Which of the lines in the listing that follows hold "before"? Pull each one out.

Segment Open

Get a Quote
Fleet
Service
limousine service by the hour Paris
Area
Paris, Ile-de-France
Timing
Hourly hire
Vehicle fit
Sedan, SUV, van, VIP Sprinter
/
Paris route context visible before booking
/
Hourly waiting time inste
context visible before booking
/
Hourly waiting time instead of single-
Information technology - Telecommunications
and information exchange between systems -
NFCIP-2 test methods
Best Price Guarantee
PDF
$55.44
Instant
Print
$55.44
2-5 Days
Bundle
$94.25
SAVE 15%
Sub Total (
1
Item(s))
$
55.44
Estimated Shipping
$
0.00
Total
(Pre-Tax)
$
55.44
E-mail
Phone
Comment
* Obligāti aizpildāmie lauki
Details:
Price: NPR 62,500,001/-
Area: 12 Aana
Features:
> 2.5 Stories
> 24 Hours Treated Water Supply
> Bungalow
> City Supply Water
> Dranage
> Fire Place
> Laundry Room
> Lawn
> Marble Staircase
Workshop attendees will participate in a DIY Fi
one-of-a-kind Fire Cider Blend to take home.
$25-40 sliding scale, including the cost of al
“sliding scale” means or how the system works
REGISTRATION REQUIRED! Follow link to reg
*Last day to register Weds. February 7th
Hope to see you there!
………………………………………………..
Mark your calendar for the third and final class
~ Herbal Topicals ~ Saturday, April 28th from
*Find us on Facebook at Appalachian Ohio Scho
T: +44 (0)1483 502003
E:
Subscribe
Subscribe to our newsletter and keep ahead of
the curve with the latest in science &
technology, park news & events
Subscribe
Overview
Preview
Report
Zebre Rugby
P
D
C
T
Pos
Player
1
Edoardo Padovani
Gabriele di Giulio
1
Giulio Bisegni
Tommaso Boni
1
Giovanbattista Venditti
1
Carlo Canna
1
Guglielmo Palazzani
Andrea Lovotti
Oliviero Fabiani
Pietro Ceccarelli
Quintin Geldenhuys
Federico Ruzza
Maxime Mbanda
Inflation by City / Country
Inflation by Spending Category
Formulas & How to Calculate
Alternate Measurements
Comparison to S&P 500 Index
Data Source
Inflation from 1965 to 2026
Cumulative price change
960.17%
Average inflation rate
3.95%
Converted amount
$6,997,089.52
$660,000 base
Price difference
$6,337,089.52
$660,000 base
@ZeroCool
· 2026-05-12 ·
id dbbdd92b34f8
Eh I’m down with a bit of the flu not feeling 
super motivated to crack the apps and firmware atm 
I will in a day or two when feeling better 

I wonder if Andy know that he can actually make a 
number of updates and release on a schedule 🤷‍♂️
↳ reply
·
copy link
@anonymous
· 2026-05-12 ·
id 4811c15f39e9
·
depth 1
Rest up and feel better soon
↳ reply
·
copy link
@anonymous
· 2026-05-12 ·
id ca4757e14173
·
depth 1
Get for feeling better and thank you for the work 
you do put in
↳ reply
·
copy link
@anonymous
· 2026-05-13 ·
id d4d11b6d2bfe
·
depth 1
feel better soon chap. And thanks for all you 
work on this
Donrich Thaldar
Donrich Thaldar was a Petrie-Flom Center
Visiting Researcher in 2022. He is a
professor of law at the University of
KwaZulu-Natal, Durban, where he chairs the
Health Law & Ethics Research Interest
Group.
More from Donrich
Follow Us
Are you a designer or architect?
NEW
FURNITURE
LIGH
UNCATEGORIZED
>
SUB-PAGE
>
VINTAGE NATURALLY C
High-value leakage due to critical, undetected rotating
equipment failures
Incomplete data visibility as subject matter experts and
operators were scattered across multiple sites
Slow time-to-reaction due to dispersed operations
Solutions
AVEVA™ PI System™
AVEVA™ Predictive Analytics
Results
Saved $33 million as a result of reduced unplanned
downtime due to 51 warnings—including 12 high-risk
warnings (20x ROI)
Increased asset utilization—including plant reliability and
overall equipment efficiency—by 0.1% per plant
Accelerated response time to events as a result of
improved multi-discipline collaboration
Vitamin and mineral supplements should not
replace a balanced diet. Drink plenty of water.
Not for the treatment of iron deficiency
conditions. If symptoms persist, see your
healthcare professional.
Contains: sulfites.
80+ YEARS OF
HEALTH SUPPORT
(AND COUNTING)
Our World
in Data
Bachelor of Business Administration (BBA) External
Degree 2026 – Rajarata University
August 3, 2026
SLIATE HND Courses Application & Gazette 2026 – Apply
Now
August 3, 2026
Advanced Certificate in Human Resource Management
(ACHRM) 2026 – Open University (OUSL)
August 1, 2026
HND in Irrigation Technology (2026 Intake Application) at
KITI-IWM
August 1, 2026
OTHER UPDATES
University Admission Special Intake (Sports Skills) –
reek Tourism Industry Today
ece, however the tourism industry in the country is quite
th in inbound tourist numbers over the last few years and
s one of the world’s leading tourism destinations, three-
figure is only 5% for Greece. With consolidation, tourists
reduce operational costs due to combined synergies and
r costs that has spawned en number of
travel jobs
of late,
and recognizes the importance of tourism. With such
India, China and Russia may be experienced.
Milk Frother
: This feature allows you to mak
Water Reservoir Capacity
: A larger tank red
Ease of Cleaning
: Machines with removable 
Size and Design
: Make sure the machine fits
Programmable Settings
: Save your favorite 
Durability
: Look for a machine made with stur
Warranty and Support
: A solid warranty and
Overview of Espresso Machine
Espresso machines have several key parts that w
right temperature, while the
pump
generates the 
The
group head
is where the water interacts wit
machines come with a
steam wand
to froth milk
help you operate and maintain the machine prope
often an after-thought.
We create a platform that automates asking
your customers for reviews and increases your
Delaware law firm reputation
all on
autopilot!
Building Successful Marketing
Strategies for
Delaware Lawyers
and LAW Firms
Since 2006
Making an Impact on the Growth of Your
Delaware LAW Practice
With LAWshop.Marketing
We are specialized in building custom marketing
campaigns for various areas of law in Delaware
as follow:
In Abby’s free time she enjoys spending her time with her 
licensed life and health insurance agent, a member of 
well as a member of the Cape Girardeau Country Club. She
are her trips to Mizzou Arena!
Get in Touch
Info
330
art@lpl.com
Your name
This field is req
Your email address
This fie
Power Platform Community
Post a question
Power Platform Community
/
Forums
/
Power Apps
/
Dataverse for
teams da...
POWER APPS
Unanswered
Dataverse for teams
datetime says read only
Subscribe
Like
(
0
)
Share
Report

Segment Closed

### Solution below:
Paris route context visible before booking
context visible before booking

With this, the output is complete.